From Talking Words to Sharing Thoughts: Scalable Multi-LLM Aggregation via Structured Message Passing

The emergence of specialized, domain-tuned Large Language Models (LLMs) has demonstrated that smaller models can achieve expert-level performance in specific tasks, while struggling in out-of-domain settings. Current ensemble methods to combine their complementary expertise primarily rely on iterative re-prompting or cross-model refinement. These approaches suffer from high computational costs and latency because they require repeated LLM inference calls. Furthermore, naive aggregation often leads to anchor corruption, in which noise propagated from weaker models degrades the performance of the most accurate expert. To address these challenges, we propose a framework that integrates model predictions at the semantic layer using a bipartite factor graph. In this architecture, individual LLMs are represented as variable nodes, while a set of check nodes assess their consistency based on diverse epistemic criteria. We develop a message-passing protocol inspired by error-recovery systems to resolve disagreements iteratively. Furthermore, we introduce an asymmetric damping mechanism that protects high-reliability anchor nodes from being overridden by the ensemble majority. Unlike existing methods, our approach operates on output distributions and requires no additional LLM calls during the refinement phase. Evaluating on four benchmarks, including MMLU, MMLU-Pro, GPQA, and MedMCQA, our method demonstrates a 97% reduction in token usage and up to a 6X decrease in API calls, reducing inference time from several minutes to mere milliseconds while consistently outperforming leading multi-agent baselines. These results suggest that graph-based belief propagation is a robust, high-speed, and scalable alternative to the current multi-agent LLM systems. The full pipeline and code will be made public.

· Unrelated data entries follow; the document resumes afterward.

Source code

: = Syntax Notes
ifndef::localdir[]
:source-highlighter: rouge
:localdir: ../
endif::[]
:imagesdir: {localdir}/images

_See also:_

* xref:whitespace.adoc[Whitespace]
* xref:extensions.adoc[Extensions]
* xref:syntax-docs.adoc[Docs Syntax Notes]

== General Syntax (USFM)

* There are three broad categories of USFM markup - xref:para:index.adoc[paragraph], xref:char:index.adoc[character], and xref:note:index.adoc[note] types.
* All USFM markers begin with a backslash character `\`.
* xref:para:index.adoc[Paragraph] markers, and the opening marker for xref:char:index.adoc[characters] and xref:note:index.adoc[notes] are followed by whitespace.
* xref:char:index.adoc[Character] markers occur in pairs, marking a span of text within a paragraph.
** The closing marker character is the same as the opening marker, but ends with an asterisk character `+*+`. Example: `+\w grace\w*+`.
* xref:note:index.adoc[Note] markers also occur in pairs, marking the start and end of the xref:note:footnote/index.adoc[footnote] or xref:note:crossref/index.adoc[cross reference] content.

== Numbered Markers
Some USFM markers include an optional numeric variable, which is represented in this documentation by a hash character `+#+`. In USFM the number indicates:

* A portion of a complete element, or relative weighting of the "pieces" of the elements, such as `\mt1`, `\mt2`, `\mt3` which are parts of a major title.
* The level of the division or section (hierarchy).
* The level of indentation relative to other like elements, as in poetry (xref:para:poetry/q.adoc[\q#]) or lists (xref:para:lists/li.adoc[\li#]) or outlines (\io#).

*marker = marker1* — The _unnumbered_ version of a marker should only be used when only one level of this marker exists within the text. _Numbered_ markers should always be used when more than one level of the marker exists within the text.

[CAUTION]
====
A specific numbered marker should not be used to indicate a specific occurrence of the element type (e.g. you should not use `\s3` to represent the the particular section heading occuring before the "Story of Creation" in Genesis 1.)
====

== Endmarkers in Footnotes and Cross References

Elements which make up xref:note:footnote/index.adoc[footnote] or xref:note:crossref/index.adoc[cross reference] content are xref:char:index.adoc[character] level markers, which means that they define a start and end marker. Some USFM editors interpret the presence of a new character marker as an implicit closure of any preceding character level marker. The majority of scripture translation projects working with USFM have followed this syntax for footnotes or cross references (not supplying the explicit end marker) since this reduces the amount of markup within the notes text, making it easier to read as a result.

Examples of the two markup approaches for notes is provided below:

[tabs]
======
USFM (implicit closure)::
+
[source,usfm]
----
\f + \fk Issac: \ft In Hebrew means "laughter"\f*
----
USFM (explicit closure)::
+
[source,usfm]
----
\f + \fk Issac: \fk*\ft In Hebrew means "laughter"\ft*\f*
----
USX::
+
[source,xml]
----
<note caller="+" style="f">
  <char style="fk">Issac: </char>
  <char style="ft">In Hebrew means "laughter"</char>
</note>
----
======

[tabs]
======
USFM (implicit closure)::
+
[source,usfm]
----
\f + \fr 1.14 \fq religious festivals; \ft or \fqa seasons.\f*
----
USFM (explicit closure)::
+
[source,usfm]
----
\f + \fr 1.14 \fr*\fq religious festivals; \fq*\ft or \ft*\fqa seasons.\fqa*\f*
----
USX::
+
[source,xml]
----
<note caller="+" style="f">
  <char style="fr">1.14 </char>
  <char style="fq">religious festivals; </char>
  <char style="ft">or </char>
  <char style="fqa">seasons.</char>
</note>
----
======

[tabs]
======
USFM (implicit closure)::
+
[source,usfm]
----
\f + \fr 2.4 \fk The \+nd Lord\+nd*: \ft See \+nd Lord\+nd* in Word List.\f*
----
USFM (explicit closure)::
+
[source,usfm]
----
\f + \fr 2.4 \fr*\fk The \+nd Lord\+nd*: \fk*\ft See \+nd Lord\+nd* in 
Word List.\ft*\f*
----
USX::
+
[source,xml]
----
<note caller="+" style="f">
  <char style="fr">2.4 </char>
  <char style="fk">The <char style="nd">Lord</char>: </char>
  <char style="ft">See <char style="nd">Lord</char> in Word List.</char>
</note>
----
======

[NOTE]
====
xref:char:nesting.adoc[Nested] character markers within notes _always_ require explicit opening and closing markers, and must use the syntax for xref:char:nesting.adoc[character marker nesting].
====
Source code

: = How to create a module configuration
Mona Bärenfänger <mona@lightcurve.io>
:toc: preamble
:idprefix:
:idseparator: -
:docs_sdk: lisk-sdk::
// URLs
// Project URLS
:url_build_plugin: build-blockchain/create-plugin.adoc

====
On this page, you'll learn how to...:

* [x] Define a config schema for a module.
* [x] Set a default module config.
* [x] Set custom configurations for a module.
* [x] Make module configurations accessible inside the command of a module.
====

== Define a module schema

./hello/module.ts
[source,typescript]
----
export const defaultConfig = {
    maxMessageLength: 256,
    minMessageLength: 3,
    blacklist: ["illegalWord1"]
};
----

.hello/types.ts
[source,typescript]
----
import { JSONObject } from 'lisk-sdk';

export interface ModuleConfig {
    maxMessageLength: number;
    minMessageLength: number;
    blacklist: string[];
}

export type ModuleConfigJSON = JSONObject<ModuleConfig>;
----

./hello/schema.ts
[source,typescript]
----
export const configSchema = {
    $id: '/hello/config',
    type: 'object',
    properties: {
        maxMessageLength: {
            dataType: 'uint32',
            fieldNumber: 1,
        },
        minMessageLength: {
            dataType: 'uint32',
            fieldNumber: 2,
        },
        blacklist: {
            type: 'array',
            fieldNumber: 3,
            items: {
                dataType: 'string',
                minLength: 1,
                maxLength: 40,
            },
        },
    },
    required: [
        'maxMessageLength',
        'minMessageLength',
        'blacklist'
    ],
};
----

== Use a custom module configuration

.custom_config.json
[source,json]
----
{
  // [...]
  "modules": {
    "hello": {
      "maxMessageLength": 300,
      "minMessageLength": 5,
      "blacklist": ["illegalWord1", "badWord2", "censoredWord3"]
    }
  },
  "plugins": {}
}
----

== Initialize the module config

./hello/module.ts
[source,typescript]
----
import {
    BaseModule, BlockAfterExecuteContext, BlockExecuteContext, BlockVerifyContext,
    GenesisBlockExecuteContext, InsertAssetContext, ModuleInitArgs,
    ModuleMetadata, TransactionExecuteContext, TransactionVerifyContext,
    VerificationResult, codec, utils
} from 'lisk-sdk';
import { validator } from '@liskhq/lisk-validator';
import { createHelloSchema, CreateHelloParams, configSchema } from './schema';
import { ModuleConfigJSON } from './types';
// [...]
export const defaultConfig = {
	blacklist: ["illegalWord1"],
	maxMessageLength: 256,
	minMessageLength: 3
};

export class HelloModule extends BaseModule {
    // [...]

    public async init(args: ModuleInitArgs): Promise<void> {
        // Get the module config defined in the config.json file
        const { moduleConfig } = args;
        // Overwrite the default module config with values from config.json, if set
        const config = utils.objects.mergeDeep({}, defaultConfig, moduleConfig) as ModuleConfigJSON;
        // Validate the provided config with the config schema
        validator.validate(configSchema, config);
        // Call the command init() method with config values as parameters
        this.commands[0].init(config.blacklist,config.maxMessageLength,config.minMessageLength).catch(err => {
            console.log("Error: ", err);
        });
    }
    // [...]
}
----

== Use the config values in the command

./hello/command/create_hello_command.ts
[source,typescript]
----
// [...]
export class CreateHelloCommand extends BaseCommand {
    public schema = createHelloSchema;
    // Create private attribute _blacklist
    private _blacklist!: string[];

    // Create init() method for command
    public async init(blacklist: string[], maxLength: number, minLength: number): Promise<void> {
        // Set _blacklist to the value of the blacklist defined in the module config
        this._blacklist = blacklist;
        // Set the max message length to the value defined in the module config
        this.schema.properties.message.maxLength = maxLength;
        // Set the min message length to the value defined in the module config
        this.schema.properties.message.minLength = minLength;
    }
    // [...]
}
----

翻译：针对特定领域调优的大型语言模型（LLMs）的出现表明，虽然较小的模型在具体任务上能达到专家级表现，但在跨领域场景中仍显不足。现有融合其互补专长的集成方法主要依赖迭代式重新提示或跨模型精炼，此类方法因需反复调用LLM推理而面临高昂计算成本与延迟问题。更关键的是，简单聚合往往导致锚点污染——弱模型传播的噪声会降低最优专家的性能。为解决这些挑战，我们提出基于二分因子图在语义层集成模型预测的框架。在该架构中，各LLM被建模为变量节点，一组校验节点则依据不同认知标准评估其一致性。我们借鉴错误恢复系统设计迭代式消息传递协议以解决分歧，并引入非对称阻尼机制保护高可靠性锚点节点不被集成多数所覆盖。与现有方法不同，本方案基于输出分布运算，在精炼阶段无需额外LLM调用。在MMLU、MMLU-Pro、GPQA及MedMCQA四个基准测试中，本方法实现97%的标记用量缩减与最高6倍的API调用次数降低，将推理时间从数分钟压缩至毫秒级，同时持续优于主流多智能体基线方案。研究结果表明，基于图的置信传播机制是可替代当前多智能体LLM系统的高效、高速且可扩展方案。完整流程与代码将开源发布。